The list of 1,151 inmates was identified by officials in the sheriff's office and is slated to be shared with other stakeholders by the end of the day. After that, the district attorney's office will go through the list, determine reduced bail amounts and notify of any objections, a process Rosenthal asked to be completed by the end of Jan. 20.

If all parties agree on a reduced bail amount for a case, the bail reduction request would be submitted to the court, where a judge would still be able to disagree and deny the reduction. If the district attorney does not agree to a reduction in bail in a case, lawyers can request a hearing. Judges can also proactively schedule bail reduction hearings with notice to the district attorney and defense counsel.

An executive order signed by Gov. Greg Abbott in March limits the county in how it can go about releasing inmates during the pandemic, barring inmates accused or previously convicted of violent crimes from being released without paying bail. However, the order does not block the release of inmates on reduced bail, including bonds set at $1.

It was unclear as of Jan. 15 how many of the inmates of the list of 1,151 have prior convictions for sexual or violent offenses, and the sheriff's office could take a deeper dive into the list to determine those details, said Murray Fogler, a lawyer representing the sheriff's office at the hearing.


COVID-19 concerns

The inmate population at the jail clocked in at 9,087 as of the end of the day Jan. 14, Fogler said. A total of 7,874 of those inmates are awaiting trial, including 7,587 for felony charges and 274 for misdemeanor charges, he said.

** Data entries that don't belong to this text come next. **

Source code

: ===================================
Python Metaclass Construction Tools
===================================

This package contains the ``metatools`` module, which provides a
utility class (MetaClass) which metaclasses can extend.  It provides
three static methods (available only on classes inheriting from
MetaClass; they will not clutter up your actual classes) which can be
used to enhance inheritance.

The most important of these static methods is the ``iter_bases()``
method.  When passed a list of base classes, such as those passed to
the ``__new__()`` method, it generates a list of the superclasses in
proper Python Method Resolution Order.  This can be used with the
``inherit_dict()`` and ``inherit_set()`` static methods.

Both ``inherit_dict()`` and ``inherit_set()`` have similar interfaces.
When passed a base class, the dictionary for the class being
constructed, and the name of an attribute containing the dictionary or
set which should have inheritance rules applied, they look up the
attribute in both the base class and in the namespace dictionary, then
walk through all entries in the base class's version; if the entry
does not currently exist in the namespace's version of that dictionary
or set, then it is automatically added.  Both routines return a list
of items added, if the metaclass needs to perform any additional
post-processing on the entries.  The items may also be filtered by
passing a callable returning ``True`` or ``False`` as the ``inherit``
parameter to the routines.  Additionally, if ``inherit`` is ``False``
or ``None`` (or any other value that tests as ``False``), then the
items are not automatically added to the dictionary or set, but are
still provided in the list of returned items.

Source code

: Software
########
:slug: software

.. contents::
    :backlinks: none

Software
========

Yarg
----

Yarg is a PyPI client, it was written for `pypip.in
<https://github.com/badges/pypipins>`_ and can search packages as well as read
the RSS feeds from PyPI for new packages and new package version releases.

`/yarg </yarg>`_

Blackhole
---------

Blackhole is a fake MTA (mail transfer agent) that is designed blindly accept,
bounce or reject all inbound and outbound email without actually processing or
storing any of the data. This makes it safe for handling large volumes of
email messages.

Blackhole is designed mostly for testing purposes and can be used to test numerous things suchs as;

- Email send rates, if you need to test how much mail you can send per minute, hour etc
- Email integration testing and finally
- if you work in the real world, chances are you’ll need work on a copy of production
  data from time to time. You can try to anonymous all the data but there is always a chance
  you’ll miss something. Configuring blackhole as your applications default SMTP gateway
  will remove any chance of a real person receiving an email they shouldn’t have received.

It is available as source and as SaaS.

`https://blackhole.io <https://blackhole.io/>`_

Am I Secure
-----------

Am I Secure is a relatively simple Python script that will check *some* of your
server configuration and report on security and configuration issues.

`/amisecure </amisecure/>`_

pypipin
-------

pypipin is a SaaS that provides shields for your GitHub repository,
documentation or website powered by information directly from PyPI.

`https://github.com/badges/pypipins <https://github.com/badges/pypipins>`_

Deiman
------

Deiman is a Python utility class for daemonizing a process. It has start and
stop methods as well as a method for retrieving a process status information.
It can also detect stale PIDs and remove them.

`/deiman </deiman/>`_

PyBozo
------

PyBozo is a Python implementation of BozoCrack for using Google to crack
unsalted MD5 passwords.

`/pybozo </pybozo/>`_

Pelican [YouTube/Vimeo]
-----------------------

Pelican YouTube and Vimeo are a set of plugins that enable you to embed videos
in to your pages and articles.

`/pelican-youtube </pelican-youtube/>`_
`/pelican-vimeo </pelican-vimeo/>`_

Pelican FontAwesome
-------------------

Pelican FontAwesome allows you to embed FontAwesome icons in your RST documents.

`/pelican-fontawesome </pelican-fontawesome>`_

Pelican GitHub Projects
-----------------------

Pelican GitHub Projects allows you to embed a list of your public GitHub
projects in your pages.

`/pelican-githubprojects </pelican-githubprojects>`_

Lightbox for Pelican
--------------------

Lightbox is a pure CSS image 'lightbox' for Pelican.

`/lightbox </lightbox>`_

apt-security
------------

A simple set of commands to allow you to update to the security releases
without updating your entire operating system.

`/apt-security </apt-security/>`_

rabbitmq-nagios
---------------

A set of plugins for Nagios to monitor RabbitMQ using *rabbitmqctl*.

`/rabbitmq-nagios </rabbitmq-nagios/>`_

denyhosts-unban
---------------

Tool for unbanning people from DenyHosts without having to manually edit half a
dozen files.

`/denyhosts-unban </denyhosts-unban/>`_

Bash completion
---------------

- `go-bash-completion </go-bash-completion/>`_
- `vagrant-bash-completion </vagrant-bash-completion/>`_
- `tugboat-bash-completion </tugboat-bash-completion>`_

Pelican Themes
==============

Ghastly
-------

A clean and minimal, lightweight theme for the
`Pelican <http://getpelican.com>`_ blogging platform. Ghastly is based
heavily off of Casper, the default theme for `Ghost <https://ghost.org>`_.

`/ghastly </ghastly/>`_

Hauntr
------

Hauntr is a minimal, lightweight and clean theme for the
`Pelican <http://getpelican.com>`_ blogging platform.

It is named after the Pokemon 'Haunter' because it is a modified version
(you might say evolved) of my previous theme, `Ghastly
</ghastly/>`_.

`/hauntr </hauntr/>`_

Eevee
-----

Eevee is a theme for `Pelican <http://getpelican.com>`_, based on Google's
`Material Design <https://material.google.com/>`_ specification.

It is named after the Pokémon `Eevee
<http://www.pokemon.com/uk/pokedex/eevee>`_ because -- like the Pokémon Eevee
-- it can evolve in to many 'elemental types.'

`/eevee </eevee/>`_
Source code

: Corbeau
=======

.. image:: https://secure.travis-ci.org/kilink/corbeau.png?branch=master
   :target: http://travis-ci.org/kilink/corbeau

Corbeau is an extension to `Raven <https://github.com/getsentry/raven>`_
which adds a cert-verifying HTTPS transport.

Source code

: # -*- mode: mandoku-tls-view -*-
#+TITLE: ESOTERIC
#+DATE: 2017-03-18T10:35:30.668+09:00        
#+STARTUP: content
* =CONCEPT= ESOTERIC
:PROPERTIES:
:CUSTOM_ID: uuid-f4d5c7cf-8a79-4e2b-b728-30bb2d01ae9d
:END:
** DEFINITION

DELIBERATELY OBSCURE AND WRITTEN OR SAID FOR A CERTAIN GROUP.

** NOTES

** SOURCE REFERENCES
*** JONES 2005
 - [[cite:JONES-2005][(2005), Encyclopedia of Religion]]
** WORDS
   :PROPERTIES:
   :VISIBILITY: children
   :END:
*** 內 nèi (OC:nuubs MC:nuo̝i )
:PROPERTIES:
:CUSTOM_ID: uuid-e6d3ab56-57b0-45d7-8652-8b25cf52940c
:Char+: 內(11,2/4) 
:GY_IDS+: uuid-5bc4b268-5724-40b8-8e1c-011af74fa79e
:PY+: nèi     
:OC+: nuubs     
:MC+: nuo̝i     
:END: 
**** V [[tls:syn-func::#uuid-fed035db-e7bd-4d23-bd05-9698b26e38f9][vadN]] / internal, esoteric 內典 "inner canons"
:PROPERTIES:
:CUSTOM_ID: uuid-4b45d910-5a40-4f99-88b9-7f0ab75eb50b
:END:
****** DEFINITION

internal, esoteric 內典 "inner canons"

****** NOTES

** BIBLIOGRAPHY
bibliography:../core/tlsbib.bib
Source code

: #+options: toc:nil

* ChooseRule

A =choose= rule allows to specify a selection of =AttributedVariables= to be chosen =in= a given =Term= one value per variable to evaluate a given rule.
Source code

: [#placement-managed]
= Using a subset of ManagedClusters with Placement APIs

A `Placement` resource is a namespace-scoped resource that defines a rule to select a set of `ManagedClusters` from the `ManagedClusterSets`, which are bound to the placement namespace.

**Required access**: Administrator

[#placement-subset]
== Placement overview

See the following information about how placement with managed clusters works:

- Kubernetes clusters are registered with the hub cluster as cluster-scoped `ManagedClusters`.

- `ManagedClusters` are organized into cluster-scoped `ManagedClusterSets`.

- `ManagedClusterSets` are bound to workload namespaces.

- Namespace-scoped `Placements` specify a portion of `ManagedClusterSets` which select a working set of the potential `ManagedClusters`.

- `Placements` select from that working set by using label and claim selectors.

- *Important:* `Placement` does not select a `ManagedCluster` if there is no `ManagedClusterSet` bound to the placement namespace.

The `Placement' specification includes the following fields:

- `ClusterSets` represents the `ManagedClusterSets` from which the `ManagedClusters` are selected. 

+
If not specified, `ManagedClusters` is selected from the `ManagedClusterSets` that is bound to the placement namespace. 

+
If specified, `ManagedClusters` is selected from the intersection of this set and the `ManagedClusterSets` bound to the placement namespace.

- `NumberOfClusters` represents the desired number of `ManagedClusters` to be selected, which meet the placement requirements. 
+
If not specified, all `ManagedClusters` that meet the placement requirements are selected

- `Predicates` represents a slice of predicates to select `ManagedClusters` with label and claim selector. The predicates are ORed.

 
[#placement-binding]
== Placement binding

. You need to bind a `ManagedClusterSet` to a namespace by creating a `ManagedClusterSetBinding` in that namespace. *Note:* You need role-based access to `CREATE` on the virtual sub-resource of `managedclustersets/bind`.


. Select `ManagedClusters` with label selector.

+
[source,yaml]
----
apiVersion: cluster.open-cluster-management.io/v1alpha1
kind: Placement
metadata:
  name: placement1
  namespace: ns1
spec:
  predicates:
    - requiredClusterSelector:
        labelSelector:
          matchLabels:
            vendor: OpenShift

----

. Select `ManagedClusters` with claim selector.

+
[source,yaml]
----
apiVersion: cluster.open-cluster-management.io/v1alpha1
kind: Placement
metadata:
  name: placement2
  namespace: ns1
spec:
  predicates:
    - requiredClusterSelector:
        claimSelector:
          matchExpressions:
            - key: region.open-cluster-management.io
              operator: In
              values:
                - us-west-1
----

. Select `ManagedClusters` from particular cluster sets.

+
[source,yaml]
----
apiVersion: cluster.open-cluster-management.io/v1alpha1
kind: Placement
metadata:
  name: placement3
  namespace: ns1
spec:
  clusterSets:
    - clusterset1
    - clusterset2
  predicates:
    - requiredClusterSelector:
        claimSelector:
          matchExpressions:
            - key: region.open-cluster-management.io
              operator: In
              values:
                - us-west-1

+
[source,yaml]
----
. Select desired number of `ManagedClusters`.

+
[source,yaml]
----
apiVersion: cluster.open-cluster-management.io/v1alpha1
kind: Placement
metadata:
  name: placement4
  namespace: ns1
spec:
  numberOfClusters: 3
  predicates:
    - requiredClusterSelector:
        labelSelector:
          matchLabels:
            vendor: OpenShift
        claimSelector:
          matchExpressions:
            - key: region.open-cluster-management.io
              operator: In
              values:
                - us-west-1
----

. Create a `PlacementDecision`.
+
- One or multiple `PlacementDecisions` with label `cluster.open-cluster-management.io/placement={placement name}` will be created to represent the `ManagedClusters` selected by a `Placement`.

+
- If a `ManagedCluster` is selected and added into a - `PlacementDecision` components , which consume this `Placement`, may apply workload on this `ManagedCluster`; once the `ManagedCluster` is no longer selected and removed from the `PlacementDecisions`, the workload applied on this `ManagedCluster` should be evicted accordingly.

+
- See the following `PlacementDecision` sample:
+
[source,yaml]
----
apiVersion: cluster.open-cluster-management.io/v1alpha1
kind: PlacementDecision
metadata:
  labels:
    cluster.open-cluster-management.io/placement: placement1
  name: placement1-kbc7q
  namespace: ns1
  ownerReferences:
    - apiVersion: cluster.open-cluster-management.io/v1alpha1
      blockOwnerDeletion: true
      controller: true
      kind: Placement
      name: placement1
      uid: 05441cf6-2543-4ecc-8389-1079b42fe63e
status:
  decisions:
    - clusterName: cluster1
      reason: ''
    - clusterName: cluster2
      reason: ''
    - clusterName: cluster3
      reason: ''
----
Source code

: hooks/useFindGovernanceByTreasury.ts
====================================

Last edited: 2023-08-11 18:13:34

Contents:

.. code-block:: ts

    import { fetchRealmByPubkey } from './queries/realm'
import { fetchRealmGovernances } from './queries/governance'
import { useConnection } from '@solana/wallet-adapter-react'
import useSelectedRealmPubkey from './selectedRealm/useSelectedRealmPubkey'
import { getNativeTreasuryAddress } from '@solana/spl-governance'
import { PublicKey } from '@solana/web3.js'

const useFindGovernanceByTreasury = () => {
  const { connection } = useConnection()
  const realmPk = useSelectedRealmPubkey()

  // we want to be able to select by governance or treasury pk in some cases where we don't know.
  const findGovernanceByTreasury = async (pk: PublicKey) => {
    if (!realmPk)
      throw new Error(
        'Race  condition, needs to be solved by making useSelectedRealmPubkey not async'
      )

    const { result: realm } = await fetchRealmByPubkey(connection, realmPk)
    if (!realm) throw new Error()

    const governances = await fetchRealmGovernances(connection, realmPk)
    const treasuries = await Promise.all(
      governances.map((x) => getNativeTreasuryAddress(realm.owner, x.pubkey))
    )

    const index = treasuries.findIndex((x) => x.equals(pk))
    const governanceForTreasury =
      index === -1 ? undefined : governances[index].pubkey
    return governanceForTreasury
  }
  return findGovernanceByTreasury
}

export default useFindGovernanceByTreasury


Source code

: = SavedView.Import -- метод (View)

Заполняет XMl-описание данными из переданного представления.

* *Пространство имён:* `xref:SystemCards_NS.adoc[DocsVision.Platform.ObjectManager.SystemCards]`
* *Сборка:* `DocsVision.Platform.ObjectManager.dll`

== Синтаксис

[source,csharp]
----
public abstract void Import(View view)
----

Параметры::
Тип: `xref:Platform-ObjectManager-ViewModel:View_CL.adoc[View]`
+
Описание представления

The jail is down to about 69 open general population beds, said Maj. Patrick Dougherty, a certified jail manager with the sheriff's office who spoke at the Jan. 15 hearing. Although jail officials try to isolate newly arrived inmates for seven days before releasing them to other parts of the jail, Dougherty said they currently do not have enough room to do so.

"That exacerbates the spread of COVID[-19] in the jail," he said.


At the same time, the pandemic has also limited the county's ability to transfer inmates to other facilities, Dougherty said. Since the start of the pandemic, six inmates and two jail staff members have died of COVID-19.

Victoria Jimenez, legal director for the sheriff's office, said about 300 vaccinations have been administered for use at the jail so far and are initially being given to detention officers. There is currently no clear indication from the state on when more vaccines would be available to allow for a broader vaccination effort at the jail, she said.

On top of the 1,151 inmates at the center of the conversation, Fogler said the sheriff's office also identified 424 pretrial inmates being held for what they believed were nonviolent offenses. That list was sent to district court judges Jan. 12, and 60 of those inmates have been released so far, he said.

"That’s still a relatively tiny portion of the total jail population,” he said.


The remaining 364 inmates on that list will also be sent to stakeholders to follow a similar process to determine who can be released on personal recognizance bonds.

Rosenthal also directed the sheriff's office to compile a list of inmates who have been convicted and are being held in the jail due to the closure of treatment facilities during the pandemic. Those inmates could be considered for prompt release as well, she said.

The potential for an overcrowding crisis at the jail was brought to the attention of Harris County commissioners in June, when officials with the Virginia-based Justice Management Institute pointed out more people were entering the jail on a weekly basis than were leaving.

By late July, the inmate population in the jail was around 8,042, and a backlog of felony cases awaiting trial was around 41,000 and growing. Among the recommendations made at the time, JMI officials said the county could dismiss nonviolent felony cases awaiting trial that were more than nine months old.


Rosenthal set a hearing for noon Jan. 26 to receive an update from stakeholders on what progress has been made.